Instruction =>
Go over the lines below, and when one contains the word "that", copy it.

Material supplied =>
--- START ---

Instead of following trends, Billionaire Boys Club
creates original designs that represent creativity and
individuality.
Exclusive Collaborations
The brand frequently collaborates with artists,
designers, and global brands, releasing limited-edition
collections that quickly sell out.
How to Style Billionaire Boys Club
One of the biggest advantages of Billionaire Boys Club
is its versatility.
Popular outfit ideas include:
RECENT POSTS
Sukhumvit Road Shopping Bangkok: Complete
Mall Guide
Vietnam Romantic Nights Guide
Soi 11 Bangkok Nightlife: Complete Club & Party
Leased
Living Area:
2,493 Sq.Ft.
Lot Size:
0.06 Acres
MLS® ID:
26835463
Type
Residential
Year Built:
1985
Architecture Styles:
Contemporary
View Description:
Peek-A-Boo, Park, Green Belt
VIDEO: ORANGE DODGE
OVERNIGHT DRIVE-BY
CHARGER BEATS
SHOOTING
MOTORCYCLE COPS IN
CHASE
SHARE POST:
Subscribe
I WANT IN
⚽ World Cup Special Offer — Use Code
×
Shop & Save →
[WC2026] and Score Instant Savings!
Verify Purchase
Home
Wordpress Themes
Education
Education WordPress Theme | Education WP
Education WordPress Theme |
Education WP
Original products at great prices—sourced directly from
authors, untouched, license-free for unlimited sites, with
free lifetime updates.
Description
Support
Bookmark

--- END ---

Result =>
creates original designs that represent creativity and
collections that quickly sell out.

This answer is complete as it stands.